EXERCISE DIRECTIONS – Look through the data below for the line with "Matrice 350 RTK" and the line with "самостоятельные попытки похудеть не", then transcribe exactly from the first through the second, leaving out all pictures.

[Opening DATA RECORDS section]

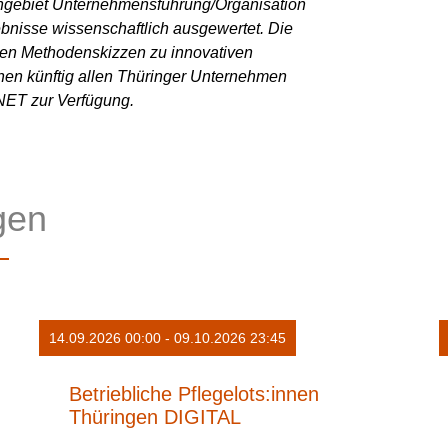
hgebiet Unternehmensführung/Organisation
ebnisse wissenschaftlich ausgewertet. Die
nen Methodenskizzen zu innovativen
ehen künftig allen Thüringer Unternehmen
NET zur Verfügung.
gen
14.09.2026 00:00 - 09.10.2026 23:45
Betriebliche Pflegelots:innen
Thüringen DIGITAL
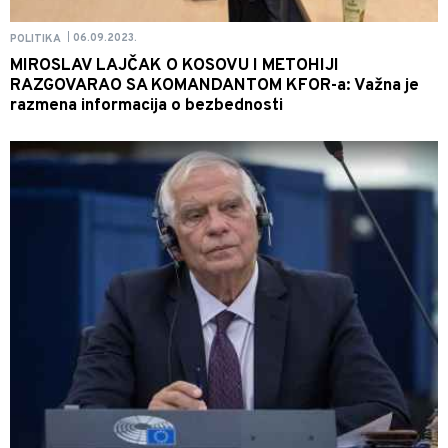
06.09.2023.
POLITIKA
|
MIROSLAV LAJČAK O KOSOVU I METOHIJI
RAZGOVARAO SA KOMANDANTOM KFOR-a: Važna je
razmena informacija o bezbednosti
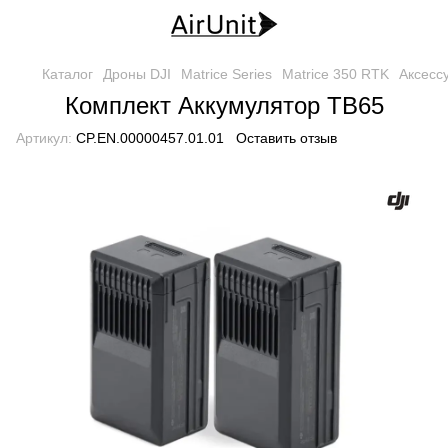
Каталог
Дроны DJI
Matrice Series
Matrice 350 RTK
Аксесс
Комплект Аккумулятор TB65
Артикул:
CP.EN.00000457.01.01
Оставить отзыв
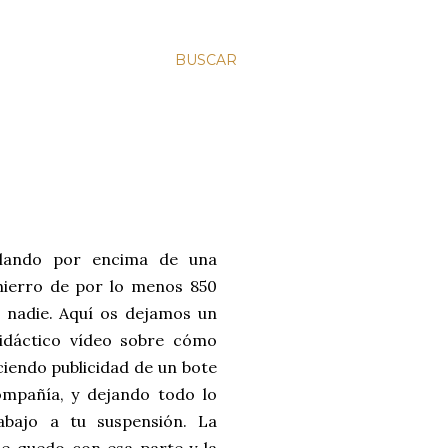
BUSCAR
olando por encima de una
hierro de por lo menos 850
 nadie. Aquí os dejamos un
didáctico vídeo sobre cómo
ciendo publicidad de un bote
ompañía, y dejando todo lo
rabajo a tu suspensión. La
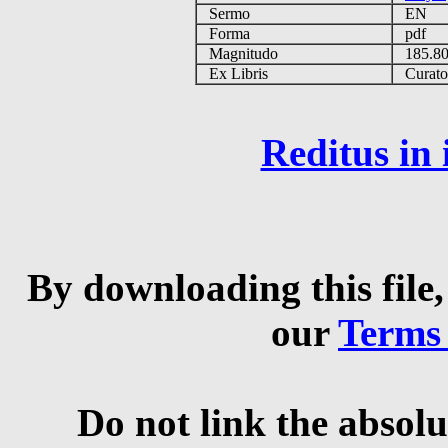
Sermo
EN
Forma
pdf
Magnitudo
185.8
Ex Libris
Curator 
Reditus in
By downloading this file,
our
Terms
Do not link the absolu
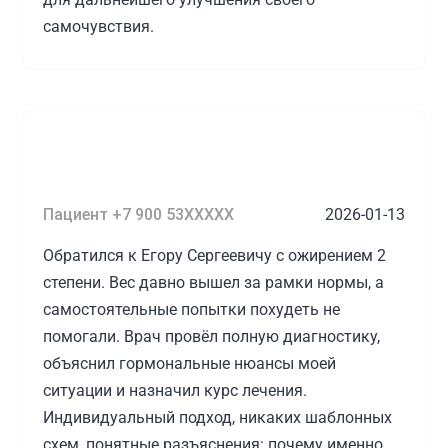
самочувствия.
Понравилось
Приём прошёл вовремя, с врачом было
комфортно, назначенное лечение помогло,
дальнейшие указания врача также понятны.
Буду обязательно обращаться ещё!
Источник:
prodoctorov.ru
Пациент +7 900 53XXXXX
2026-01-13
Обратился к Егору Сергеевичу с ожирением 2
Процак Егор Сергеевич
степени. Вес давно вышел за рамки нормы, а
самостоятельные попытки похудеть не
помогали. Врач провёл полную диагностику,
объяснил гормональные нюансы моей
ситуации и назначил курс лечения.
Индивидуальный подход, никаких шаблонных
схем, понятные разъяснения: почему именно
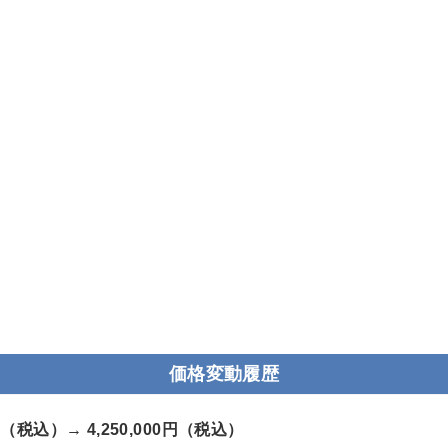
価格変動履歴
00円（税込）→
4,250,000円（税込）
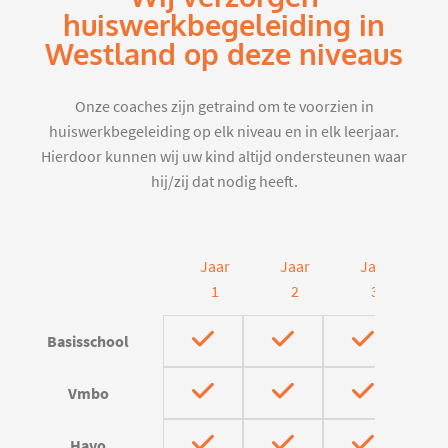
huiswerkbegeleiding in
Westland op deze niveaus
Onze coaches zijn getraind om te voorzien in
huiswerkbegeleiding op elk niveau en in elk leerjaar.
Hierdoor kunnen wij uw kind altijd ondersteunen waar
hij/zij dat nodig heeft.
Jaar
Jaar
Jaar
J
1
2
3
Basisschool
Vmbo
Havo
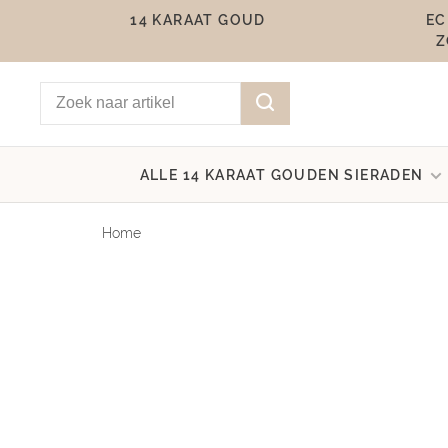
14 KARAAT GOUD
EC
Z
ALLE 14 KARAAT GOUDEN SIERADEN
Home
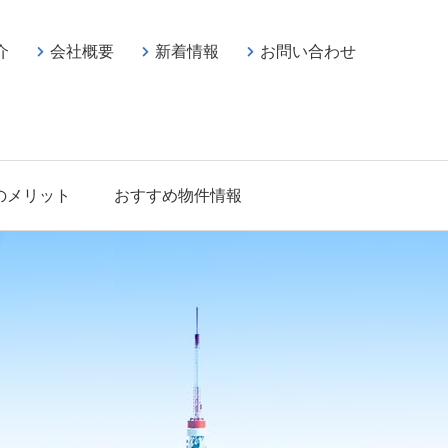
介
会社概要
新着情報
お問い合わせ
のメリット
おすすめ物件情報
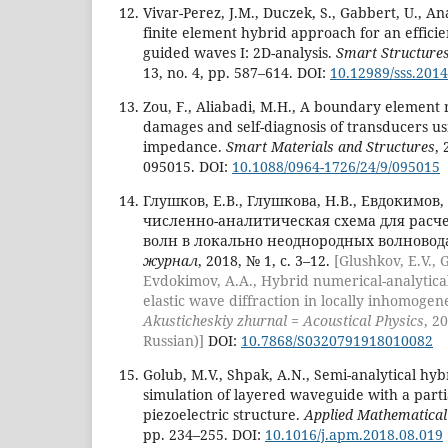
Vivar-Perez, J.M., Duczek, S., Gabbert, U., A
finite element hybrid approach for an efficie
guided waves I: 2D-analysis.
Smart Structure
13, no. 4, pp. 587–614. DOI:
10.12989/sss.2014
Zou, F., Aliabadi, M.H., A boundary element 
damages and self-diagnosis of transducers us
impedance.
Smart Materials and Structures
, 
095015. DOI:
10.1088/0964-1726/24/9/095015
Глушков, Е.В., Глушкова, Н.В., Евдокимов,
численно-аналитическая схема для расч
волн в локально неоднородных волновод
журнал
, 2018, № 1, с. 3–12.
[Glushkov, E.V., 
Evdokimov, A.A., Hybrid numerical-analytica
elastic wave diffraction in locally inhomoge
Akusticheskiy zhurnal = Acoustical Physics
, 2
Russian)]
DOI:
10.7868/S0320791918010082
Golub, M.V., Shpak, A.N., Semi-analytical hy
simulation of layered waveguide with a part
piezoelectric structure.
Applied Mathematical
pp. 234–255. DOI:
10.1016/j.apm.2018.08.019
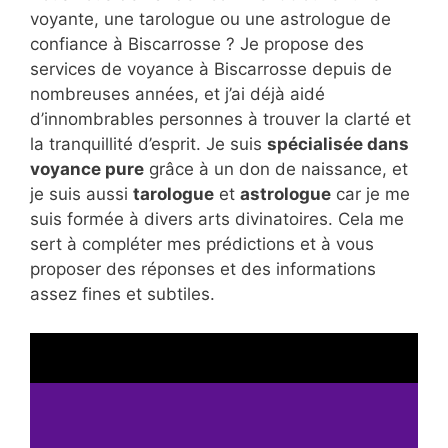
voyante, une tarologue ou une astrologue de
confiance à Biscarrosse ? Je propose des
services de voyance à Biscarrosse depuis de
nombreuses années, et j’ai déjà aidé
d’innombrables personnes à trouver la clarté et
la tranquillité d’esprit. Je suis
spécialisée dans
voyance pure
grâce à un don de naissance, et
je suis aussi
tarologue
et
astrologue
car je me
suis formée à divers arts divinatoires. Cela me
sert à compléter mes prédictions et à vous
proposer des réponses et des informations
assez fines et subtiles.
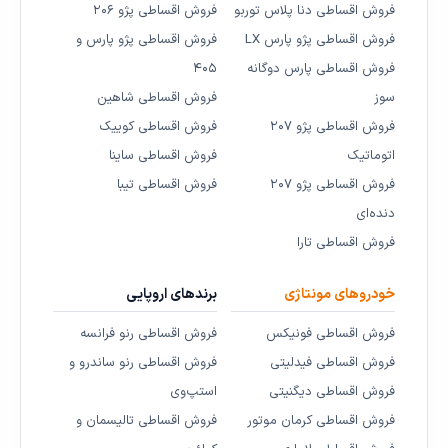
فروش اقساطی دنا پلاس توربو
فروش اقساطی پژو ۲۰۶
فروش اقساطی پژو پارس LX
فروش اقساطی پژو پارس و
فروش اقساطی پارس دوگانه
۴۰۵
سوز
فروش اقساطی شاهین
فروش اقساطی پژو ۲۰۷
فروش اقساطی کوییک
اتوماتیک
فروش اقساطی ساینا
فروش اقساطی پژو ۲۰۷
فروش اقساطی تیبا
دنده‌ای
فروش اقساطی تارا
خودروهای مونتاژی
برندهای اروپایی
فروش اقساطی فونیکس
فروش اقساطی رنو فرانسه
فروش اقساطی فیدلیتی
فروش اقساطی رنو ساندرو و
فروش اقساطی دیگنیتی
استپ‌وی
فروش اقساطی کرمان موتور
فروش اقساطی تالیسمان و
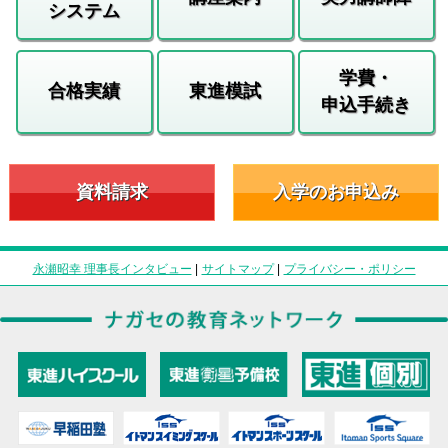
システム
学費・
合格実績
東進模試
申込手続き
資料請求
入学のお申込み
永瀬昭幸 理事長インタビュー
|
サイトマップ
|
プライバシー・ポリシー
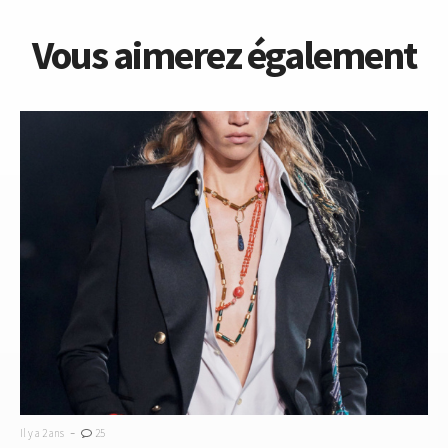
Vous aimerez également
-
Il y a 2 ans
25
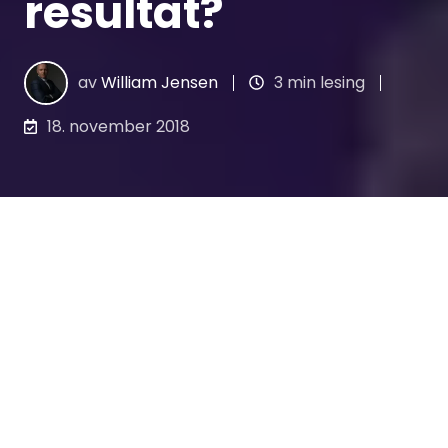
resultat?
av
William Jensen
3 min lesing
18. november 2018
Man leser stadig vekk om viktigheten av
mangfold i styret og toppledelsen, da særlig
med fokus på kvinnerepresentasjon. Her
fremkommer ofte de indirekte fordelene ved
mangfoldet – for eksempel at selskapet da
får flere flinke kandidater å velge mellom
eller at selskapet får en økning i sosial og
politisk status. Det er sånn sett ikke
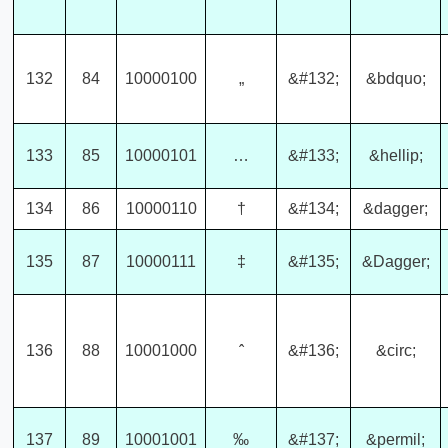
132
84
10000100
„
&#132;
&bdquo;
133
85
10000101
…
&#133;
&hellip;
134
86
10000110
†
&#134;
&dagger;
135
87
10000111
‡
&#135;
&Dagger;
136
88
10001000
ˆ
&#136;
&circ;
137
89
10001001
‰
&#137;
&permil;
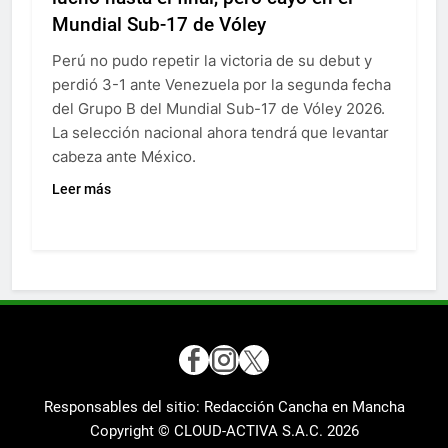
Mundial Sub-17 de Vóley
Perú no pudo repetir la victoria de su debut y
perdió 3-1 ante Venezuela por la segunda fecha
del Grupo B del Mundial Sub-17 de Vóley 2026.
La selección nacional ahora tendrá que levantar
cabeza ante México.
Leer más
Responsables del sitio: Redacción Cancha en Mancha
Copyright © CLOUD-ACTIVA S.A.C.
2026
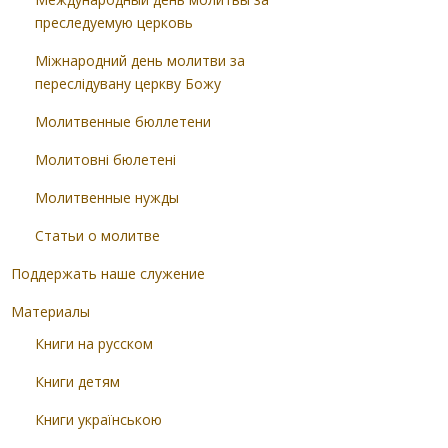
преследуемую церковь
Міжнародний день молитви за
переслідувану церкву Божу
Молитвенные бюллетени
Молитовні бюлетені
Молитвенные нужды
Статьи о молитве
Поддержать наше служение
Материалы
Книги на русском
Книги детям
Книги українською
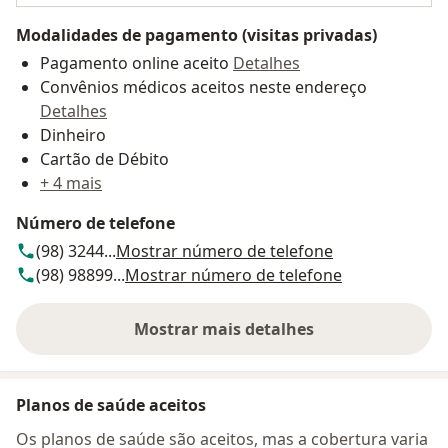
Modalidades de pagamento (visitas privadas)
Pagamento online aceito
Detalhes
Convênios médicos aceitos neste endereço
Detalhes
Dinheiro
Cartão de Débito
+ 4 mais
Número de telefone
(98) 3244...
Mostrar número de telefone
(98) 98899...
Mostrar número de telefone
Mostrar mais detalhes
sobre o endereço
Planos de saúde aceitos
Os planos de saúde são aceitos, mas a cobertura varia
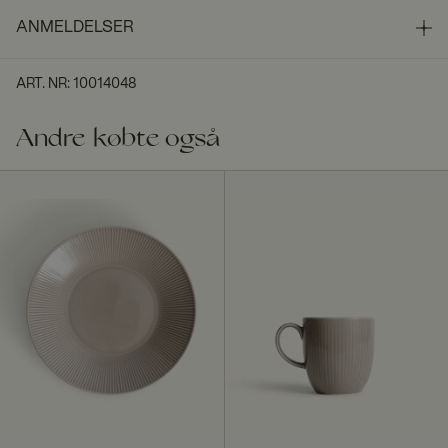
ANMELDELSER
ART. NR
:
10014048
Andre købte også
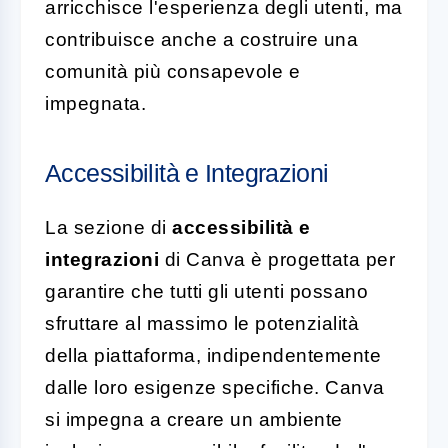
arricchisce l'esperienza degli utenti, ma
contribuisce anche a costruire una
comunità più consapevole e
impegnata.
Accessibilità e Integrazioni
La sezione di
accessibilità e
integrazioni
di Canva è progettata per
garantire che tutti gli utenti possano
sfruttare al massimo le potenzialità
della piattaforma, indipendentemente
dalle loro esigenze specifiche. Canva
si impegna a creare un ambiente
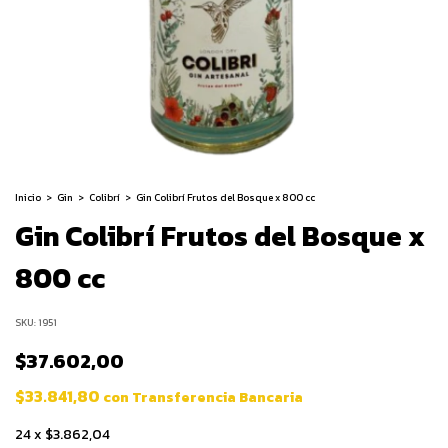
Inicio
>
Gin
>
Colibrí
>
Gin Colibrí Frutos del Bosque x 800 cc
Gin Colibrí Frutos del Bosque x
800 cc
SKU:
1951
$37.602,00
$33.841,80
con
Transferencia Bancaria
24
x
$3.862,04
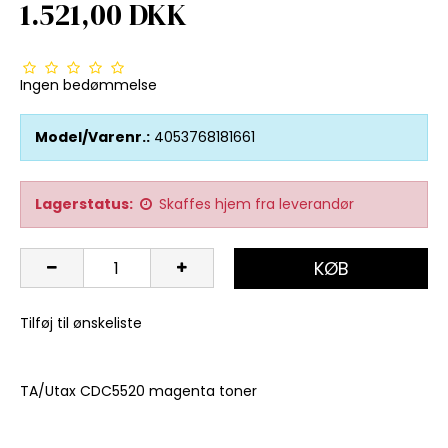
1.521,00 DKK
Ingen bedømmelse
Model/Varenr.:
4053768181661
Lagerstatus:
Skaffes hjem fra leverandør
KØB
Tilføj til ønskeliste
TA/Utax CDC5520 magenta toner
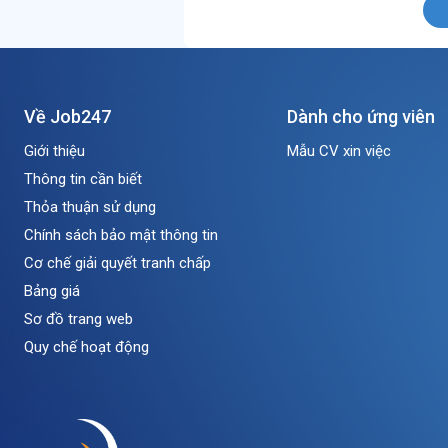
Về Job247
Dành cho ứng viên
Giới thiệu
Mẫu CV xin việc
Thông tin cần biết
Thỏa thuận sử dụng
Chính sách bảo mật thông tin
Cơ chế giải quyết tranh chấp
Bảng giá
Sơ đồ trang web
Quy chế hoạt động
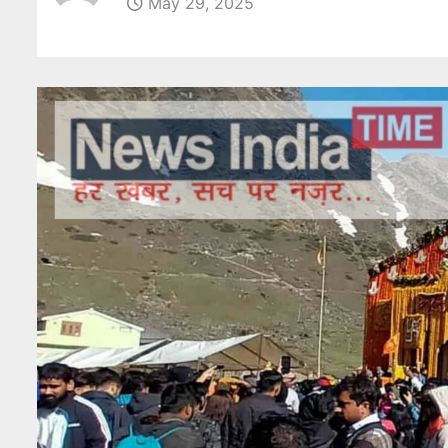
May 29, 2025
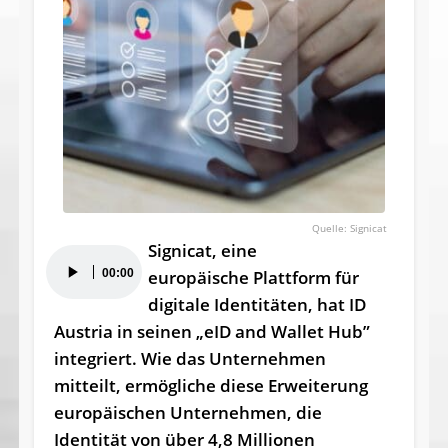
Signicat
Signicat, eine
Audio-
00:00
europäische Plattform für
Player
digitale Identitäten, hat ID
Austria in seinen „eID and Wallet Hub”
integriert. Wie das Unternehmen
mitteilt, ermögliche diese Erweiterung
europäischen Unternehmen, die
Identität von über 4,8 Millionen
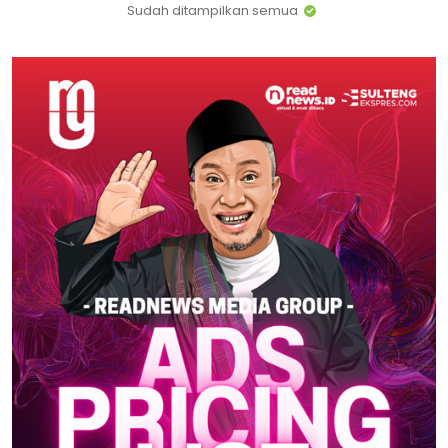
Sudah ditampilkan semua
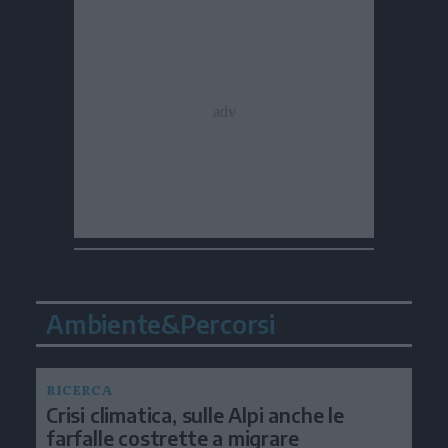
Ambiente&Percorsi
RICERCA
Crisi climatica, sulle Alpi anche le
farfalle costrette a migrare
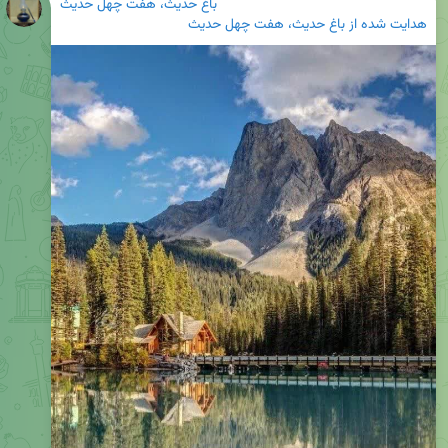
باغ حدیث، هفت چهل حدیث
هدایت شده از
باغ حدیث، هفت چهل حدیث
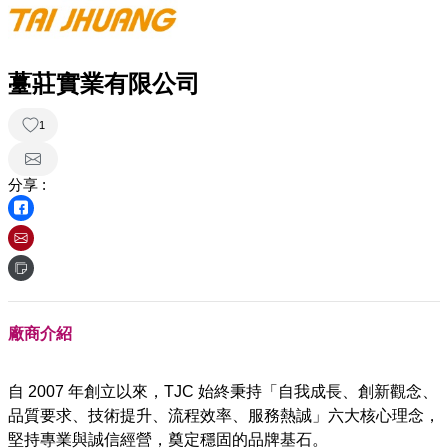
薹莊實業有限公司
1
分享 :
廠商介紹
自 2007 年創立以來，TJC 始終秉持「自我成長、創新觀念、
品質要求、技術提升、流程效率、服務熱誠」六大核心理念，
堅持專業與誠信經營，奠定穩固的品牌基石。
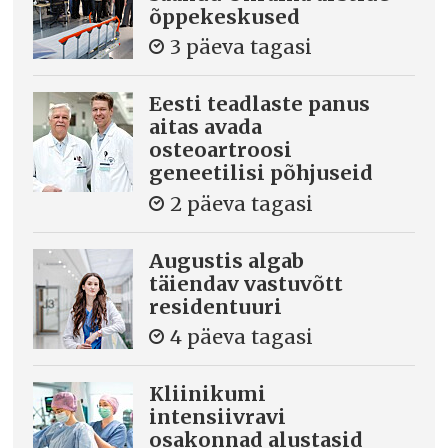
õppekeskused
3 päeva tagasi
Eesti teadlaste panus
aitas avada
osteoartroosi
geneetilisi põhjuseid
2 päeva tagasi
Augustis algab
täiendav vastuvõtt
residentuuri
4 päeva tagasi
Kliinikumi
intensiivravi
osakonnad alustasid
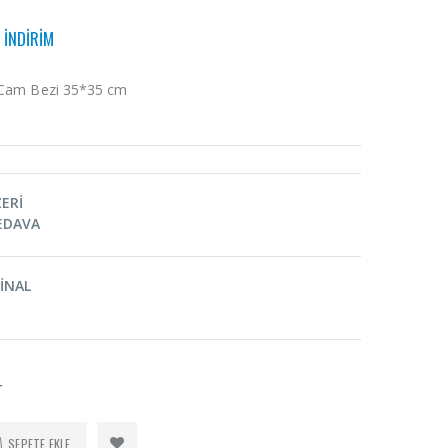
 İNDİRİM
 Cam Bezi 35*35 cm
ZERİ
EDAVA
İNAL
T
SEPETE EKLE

[Closing DATA RECORDS section]

YOUR SOLUTION –
Matrice 350 RTK
Аксесс
Комплект Аккумулятор TB65
Артикул:
CP.EN.00000457.01.01
Оставить отзыв
BUSCAR
olando por encima de una
hierro de por lo menos 850
 nadie. Aquí os dejamos un
didáctico vídeo sobre cómo
ciendo publicidad de un bote
ompañía, y dejando todo lo
rabajo a tu suspensión. La
Sermo
EN
Forma
pdf
Magnitudo
185.8
Ex Libris
Curator 
Reditus in
By downloading this file,
our
Terms
Do not link the absolu
самочувствия.
Понравилось
Приём прошёл вовремя, с врачом было
комфортно, назначенное лечение помогло,
дальнейшие указания врача также понятны.
Буду обязательно обращаться ещё!
Источник:
prodoctorov.ru
Пациент +7 900 53XXXXX
2026-01-13
Обратился к Егору Сергеевичу с ожирением 2
Процак Егор Сергеевич
степени. Вес давно вышел за рамки нормы, а
самостоятельные попытки похудеть не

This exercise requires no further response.